Workflow 1: New RAG Pipeline Setup

  • Step 1: Choose chunking strategy based on document type

    • Load reference-chunking.md for detailed guidance
    • Test with sample documents
  • Step 2: Select embedding model

    • Load reference-embeddings.md for model comparison
    • Consider: cost, latency, language support
    • For Thai: use multilingual models
  • Step 3: Implement basic vector retrieval

    • Start with simple VectorStoreIndex
    • Test with sample queries
    • Measure baseline performance
  • Step 4: Optimize chunk size and top_k

    • Adjust based on query results
    • Balance precision vs recall
  • Step 5: (Optional) Upgrade to hybrid search

    • Combine vector + BM25 for production quality

Workflow 2: Migrating from API to Local Embeddings

  • Step 1: Choose local model (see reference-embeddings.md)

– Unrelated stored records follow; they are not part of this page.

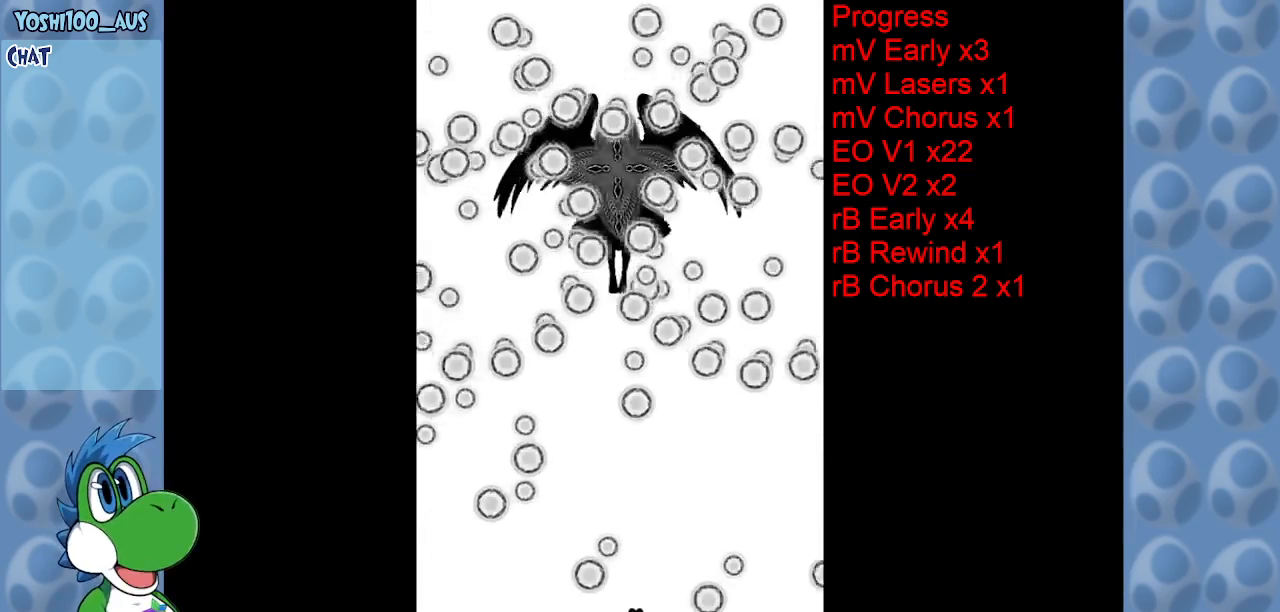
{"keys": [], "events": [[184, "right", "up"]]}
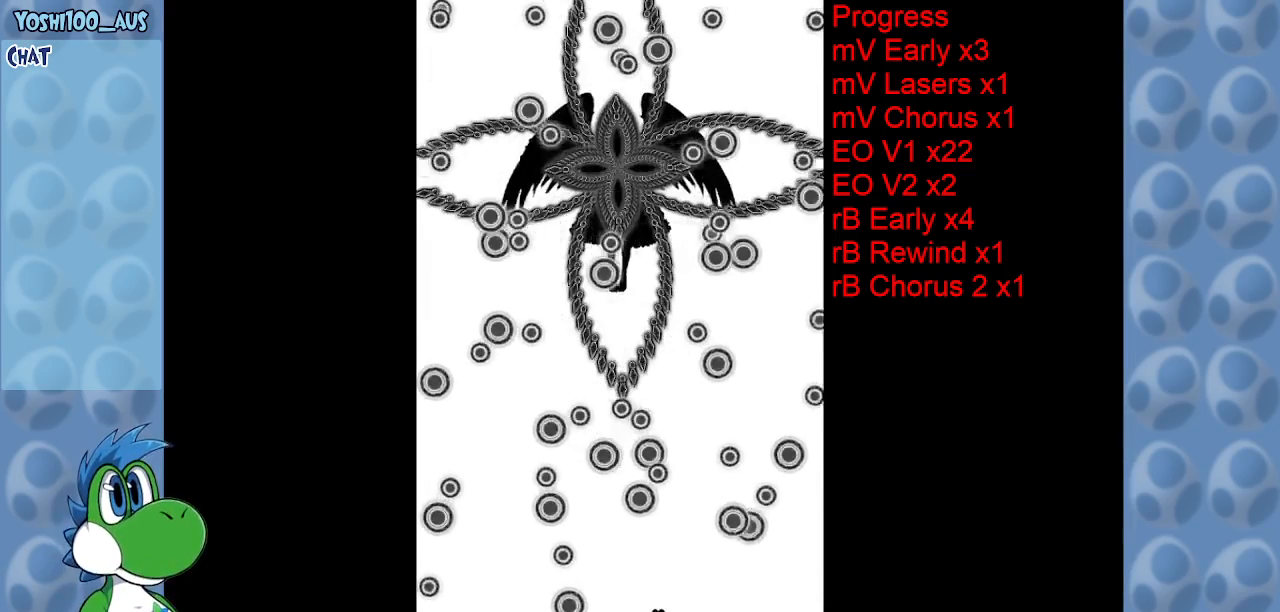
{"keys": [], "events": []}
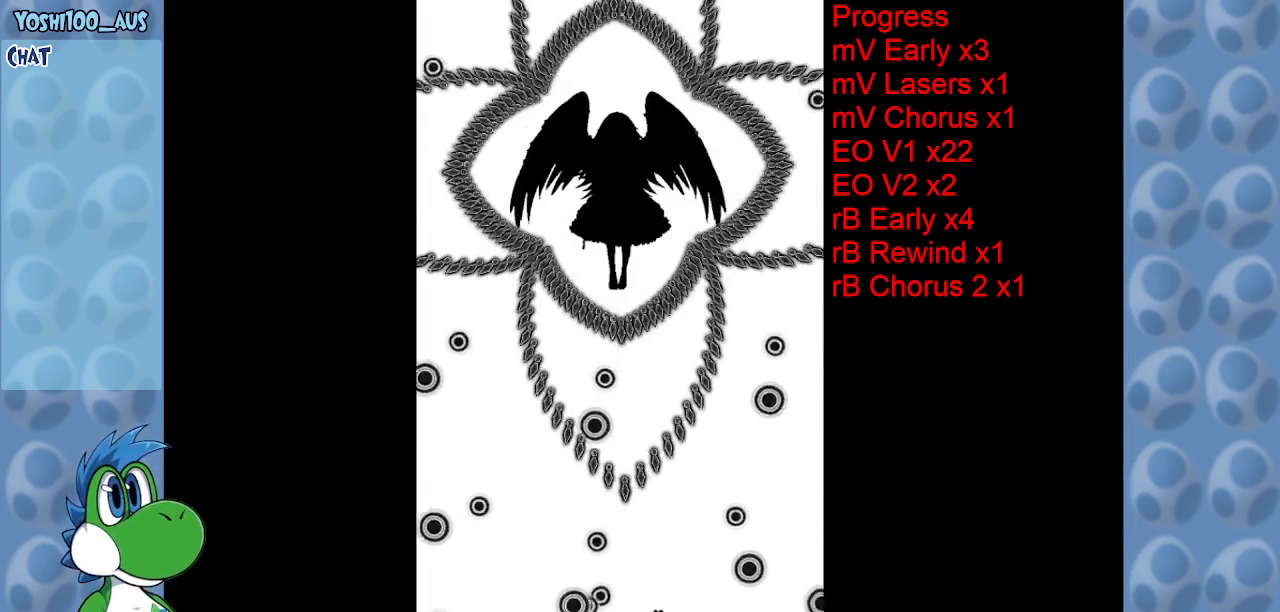
{"keys": [], "events": [[84, "left", "down"], [217, "left", "up"]]}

    • Recommended: BAAI/bge-base-en-v1.5
  • Step 2: Install optimization backend

    pip install optimum[onnxruntime]
    
  • Step 3: Update embedding configuration

    Settings.embed_model = HuggingFaceEmbedding(
        model_name="BAAI/bge-base-en-v1.5",
        backend="onnx"
    )
    
  • Step 4: Re-index all documents

    • CRITICAL: Must re-embed with new model
    • Use caching to avoid redundant work
  • Step 5: Validate retrieval quality

    • Compare results with API embeddings
    • Measure latency improvement (3-7x faster expected)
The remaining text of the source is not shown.